Джек исчез. Патрульные стояли, разинув рты.
Через минуту невдалеке от них послышался его громкий голос:
— До свиданья, братцы! Я вылечился!
— Сто-о-ой!!! — заорали оба патрульные, кидаясь туда, где кричал Джек.
Нервное напряжение, в котором находился все это время Джек, держало его на ногах. Но когда он с «Глорианой» на шее выскочил из двора Капитолия и помчался по улице домой, им внезапно овладела страшная слабость. У него еле хватило сил выбраться через толпу на более спокойное и пустынное место. Там он свалился в обмороке и пролежал, с «Глорианой» на шее, никем не видимый, около уличного фонаря почти до рассвета. И там его, наконец, нашел под утро О’Конолли, тщетно в большой тревоге проискавший всю ночь.
Джек, уже сняв «Глориану», сидел на скамье в парке. Он чувствовал себя совершенно больным и разбитым.
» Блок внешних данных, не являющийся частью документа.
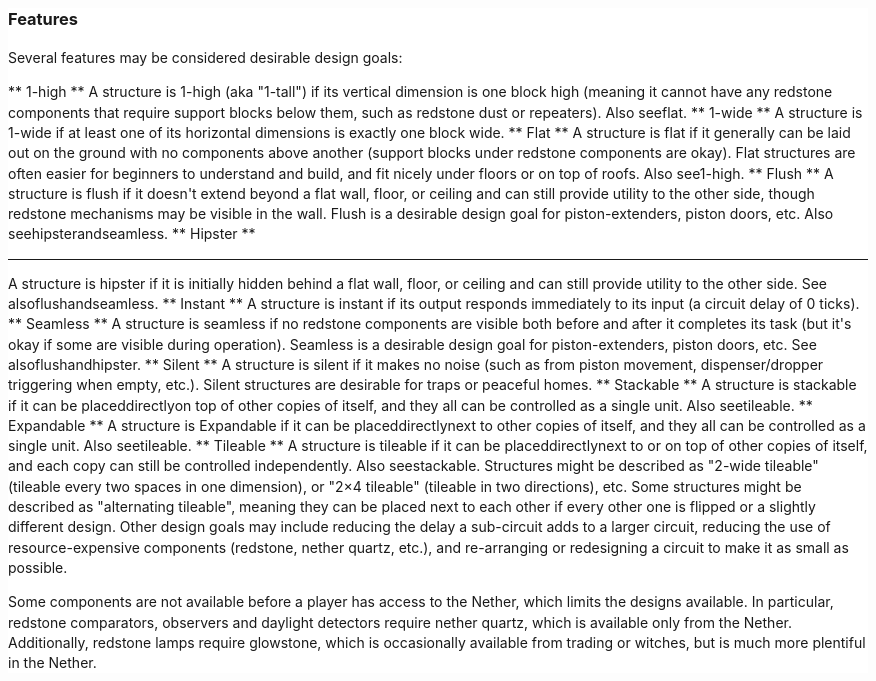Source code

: ### Features
Several features may be considered desirable design goals:

** 1-high **
A structure is 1-high (aka "1-tall") if its vertical dimension is one block high (meaning it cannot have any redstone components that require support blocks below them, such as redstone dust or repeaters). Also seeflat.
** 1-wide **
A structure is 1-wide if at least one of its horizontal dimensions is exactly one block wide.
** Flat **
A structure is flat if it generally can be laid out on the ground with no components above another (support blocks under redstone components are okay). Flat structures are often easier for beginners to understand and build, and fit nicely under floors or on top of roofs. Also see1-high.
** Flush **
A structure is flush if it doesn't extend beyond a flat wall, floor, or ceiling and can still provide utility to the other side, though redstone mechanisms may be visible in the wall. Flush is a desirable design goal for piston-extenders, piston doors, etc. Also seehipsterandseamless.
** Hipster **
**  **
A structure is hipster if it is initially hidden behind a flat wall, floor, or ceiling and can still provide utility to the other side. See alsoflushandseamless.
** Instant **
A structure is instant if its output responds immediately to its input (a circuit delay of 0 ticks).
** Seamless **
A structure is seamless if no redstone components are visible both before and after it completes its task (but it's okay if some are visible during operation). Seamless is a desirable design goal for piston-extenders, piston doors, etc. See alsoflushandhipster.
** Silent **
A structure is silent if it makes no noise (such as from piston movement, dispenser/dropper triggering when empty, etc.). Silent structures are desirable for traps or peaceful homes.
** Stackable **
A structure is stackable if it can be placeddirectlyon top of other copies of itself, and they all can be controlled as a single unit. Also seetileable.
** Expandable **
A structure is Expandable if it can be placeddirectlynext to other copies of itself, and they all can be controlled as a single unit. Also seetileable.
** Tileable **
A structure is tileable if it can be placeddirectlynext to or on top of other copies of itself, and each copy can still be controlled independently. Also seestackable.
Structures might be described as "2-wide tileable" (tileable every two spaces in one dimension), or "2×4 tileable" (tileable in two directions), etc. Some structures might be described as "alternating tileable", meaning they can be placed next to each other if every other one is flipped or a slightly different design.
Other design goals may include reducing the delay a sub-circuit adds to a larger circuit, reducing the use of resource-expensive components (redstone, nether quartz, etc.), and re-arranging or redesigning a circuit to make it as small as possible.

Some components are not available before a player has access to the Nether, which limits the designs available. In particular, redstone comparators, observers and daylight detectors require nether quartz, which is available only from the Nether. Additionally, redstone lamps require glowstone, which is occasionally available from trading or witches, but is much more plentiful in the Nether.
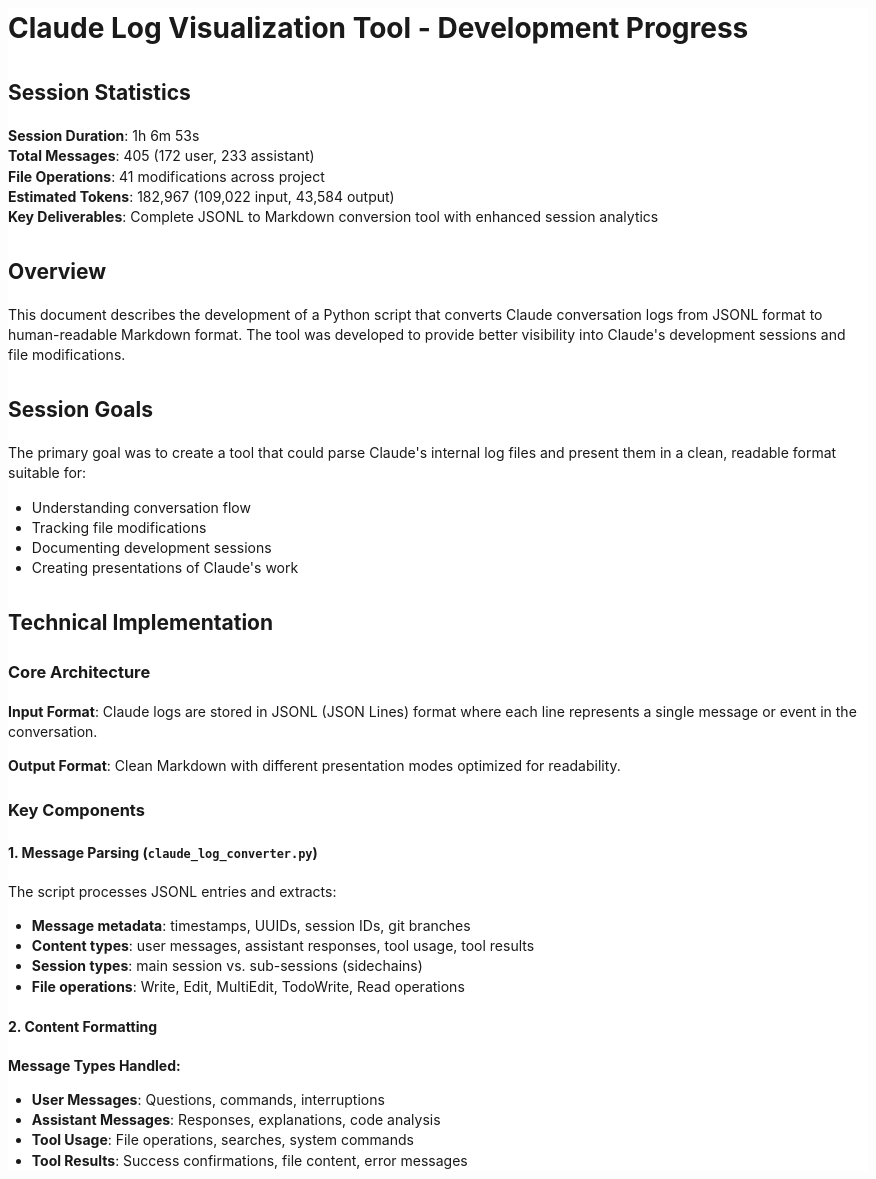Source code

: # Claude Log Visualization Tool - Development Progress

## Session Statistics

**Session Duration**: 1h 6m 53s  
**Total Messages**: 405 (172 user, 233 assistant)  
**File Operations**: 41 modifications across project  
**Estimated Tokens**: 182,967 (109,022 input, 43,584 output)  
**Key Deliverables**: Complete JSONL to Markdown conversion tool with enhanced session analytics  

## Overview

This document describes the development of a Python script that converts Claude conversation logs from JSONL format to human-readable Markdown format. The tool was developed to provide better visibility into Claude's development sessions and file modifications.

## Session Goals

The primary goal was to create a tool that could parse Claude's internal log files and present them in a clean, readable format suitable for:
- Understanding conversation flow
- Tracking file modifications
- Documenting development sessions
- Creating presentations of Claude's work

## Technical Implementation

### Core Architecture

**Input Format**: Claude logs are stored in JSONL (JSON Lines) format where each line represents a single message or event in the conversation.

**Output Format**: Clean Markdown with different presentation modes optimized for readability.

### Key Components

#### 1. Message Parsing (`claude_log_converter.py`)

The script processes JSONL entries and extracts:
- **Message metadata**: timestamps, UUIDs, session IDs, git branches
- **Content types**: user messages, assistant responses, tool usage, tool results
- **Session types**: main session vs. sub-sessions (sidechains)
- **File operations**: Write, Edit, MultiEdit, TodoWrite, Read operations

#### 2. Content Formatting

**Message Types Handled:**
- **User Messages**: Questions, commands, interruptions
- **Assistant Messages**: Responses, explanations, code analysis
- **Tool Usage**: File operations, searches, system commands
- **Tool Results**: Success confirmations, file content, error messages
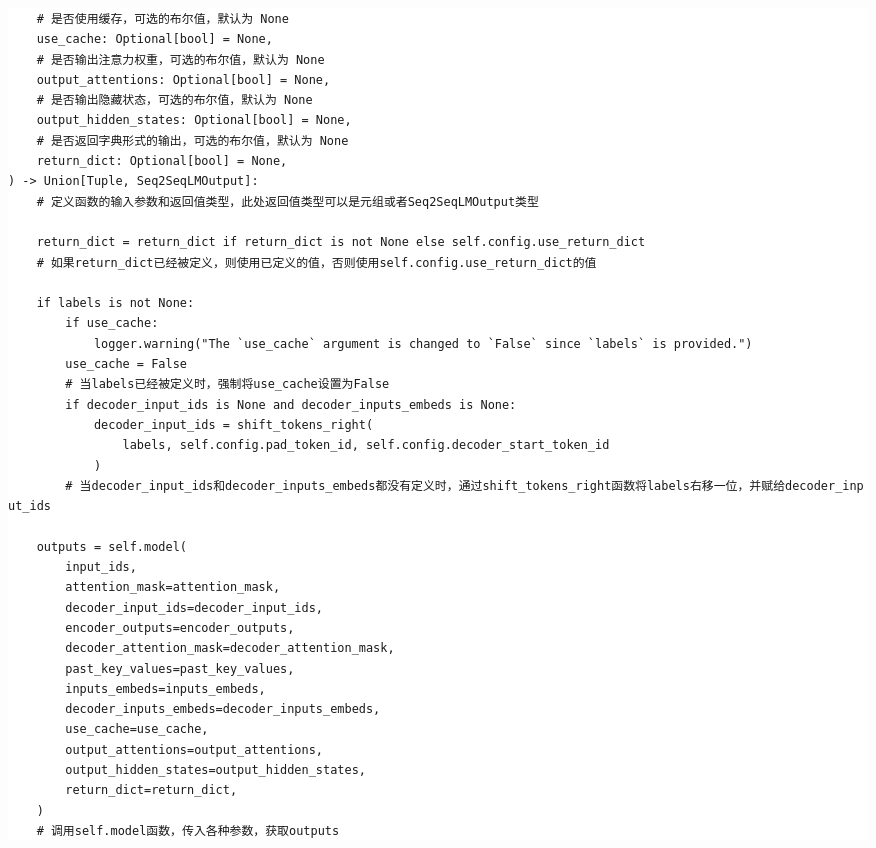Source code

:        # 是否使用缓存，可选的布尔值，默认为 None
        use_cache: Optional[bool] = None,
        # 是否输出注意力权重，可选的布尔值，默认为 None
        output_attentions: Optional[bool] = None,
        # 是否输出隐藏状态，可选的布尔值，默认为 None
        output_hidden_states: Optional[bool] = None,
        # 是否返回字典形式的输出，可选的布尔值，默认为 None
        return_dict: Optional[bool] = None,
    ) -> Union[Tuple, Seq2SeqLMOutput]:
        # 定义函数的输入参数和返回值类型，此处返回值类型可以是元组或者Seq2SeqLMOutput类型

        return_dict = return_dict if return_dict is not None else self.config.use_return_dict
        # 如果return_dict已经被定义，则使用已定义的值，否则使用self.config.use_return_dict的值

        if labels is not None:
            if use_cache:
                logger.warning("The `use_cache` argument is changed to `False` since `labels` is provided.")
            use_cache = False
            # 当labels已经被定义时，强制将use_cache设置为False
            if decoder_input_ids is None and decoder_inputs_embeds is None:
                decoder_input_ids = shift_tokens_right(
                    labels, self.config.pad_token_id, self.config.decoder_start_token_id
                )
            # 当decoder_input_ids和decoder_inputs_embeds都没有定义时，通过shift_tokens_right函数将labels右移一位，并赋给decoder_input_ids

        outputs = self.model(
            input_ids,
            attention_mask=attention_mask,
            decoder_input_ids=decoder_input_ids,
            encoder_outputs=encoder_outputs,
            decoder_attention_mask=decoder_attention_mask,
            past_key_values=past_key_values,
            inputs_embeds=inputs_embeds,
            decoder_inputs_embeds=decoder_inputs_embeds,
            use_cache=use_cache,
            output_attentions=output_attentions,
            output_hidden_states=output_hidden_states,
            return_dict=return_dict,
        )
        # 调用self.model函数，传入各种参数，获取outputs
Ему хотелось плакать, как ребенку. О’Конолли не сразу узнал его — так изменился за эту ночь Джек.
— Что с вами? — воскликнул ирландец. — Где вы пропадали?
— Меня опять хватили по затылку пацифисты, — пробормотал Джек. — В третий раз. Это становится скучно!
И он вдруг расплакался. Ирландец помог ему подняться, позвал таксомотор и отвез юношу к себе.
Из его рассказов и из газет Джек узнал, что сенаторы уцелели и лишь несколько человек служащих получили поранения. Взрывом разрушило в нижнем этаже пустую канцелярскую комнату и потревожило залу заседаний, приподняв и местами разворотив пол. Кроме того, причинило начавшимся пожаром повреждения библиотеке. И все!